A full 65 percent of those who voted answered “Yes” to the following question: “Do you agree that health care institutions and hospitals should remain in state or local government ownership, and therefore Parliament should nullify the law that runs counter to this?”

BY THEODORE FISHER – REPORTING FROM BUDAPEST
PHOTO: Béla Szandelszky / BPW, Courtesy photo

 
 

Although only 37 percent of the electorate turned out to vote, less than the 50 percent needed for the results to be automatically valid, the measure still could have passed if one-fourth of eligible voters, or two million Hungarians, had voted in favor. For the Fidesz - Hungarian Civic Union, Hungary’s largest opposition party and the referendum’s main supporter, the final tally was tantalizingly close with over 1.92 million votes in favor. But at the end of the day, the failure to get those last 98,000 votes still meant a victory of sorts for the governing coalition of the Hungarian Socialist Party (MSZP) and the liberal Alliance of Free Democrats (SZDSZ), both of which opposed the referendum.

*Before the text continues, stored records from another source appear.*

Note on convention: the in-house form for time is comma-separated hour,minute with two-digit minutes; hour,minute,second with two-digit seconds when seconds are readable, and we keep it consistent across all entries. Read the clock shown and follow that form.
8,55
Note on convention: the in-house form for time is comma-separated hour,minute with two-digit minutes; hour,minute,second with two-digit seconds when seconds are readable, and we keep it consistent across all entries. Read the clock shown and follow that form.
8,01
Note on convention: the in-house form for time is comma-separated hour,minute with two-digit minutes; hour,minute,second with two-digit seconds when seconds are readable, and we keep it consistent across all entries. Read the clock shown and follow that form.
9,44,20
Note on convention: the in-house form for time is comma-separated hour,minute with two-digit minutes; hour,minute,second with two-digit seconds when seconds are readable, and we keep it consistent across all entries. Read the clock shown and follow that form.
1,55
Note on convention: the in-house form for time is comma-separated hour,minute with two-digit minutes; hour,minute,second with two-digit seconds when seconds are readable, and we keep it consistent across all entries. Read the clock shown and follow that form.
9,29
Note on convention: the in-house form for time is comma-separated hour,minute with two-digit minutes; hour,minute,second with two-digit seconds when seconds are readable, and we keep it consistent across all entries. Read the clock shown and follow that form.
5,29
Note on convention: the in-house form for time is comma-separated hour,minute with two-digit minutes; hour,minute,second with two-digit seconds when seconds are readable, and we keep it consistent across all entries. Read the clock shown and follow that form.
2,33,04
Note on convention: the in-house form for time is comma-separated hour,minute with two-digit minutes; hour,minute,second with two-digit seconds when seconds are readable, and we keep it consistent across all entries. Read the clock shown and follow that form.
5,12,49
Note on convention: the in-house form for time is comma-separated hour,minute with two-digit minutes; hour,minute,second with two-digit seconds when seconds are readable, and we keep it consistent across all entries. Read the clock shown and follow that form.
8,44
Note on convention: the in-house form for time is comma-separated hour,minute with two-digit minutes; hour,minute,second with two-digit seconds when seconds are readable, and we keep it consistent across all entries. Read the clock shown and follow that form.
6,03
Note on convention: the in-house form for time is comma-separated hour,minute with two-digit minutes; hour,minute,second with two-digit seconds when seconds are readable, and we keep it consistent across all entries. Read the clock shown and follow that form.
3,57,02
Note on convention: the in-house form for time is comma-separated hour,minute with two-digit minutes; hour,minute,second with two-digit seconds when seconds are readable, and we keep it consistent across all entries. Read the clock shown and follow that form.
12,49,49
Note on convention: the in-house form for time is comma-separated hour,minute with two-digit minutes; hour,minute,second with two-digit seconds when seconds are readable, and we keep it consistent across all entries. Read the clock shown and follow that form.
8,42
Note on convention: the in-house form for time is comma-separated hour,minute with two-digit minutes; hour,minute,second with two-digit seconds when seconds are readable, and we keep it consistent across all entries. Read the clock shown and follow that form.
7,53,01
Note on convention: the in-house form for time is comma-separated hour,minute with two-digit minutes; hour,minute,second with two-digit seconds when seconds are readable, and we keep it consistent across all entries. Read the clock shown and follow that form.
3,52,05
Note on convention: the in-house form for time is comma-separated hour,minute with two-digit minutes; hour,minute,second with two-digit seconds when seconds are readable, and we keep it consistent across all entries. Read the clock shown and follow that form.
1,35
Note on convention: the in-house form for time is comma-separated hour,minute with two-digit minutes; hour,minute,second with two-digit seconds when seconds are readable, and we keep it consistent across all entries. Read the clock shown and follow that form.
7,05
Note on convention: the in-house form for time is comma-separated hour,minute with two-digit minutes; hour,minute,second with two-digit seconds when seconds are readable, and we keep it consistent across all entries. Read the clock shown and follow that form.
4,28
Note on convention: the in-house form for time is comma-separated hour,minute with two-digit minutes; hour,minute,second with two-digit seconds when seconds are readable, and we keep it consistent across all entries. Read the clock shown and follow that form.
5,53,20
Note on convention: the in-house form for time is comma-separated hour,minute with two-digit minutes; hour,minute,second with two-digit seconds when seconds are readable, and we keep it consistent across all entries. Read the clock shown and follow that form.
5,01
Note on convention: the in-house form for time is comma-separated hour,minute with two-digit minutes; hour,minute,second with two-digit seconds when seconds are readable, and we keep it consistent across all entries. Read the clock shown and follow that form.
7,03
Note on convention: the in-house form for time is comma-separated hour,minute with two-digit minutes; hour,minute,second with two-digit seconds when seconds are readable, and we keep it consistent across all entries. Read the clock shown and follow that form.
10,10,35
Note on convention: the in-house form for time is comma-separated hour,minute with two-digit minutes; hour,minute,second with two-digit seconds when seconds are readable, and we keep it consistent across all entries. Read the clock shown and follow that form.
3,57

The conservative Hungarian Democratic Forum (MDF) also opposed the measure, although it stressed that the privatization of healthcare institutions should only be allowed to non-profit organizations.

A referendum about politics

Make no mistake, the referendum was about politics, not policy. In practical and professional terms, the referendum would have had little immediate effect, since the referenced “law that runs counter,” the so-called Hospital Act, had already been nullified in December 2003.

The Constitutional Court struck down the act on procedural grounds, ruling Parliament had not carried out a new debate in earnest after Hungarian President Ferenc Mádl sent it back to the house for reconsideration in June 2003. The court therefore declared the law void, defending the president’s veto power from dilution. It was again the Constitutional Court that decided, in September 2004, that the referendum could go ahead even though it calls for the nullification of non-existent legislation.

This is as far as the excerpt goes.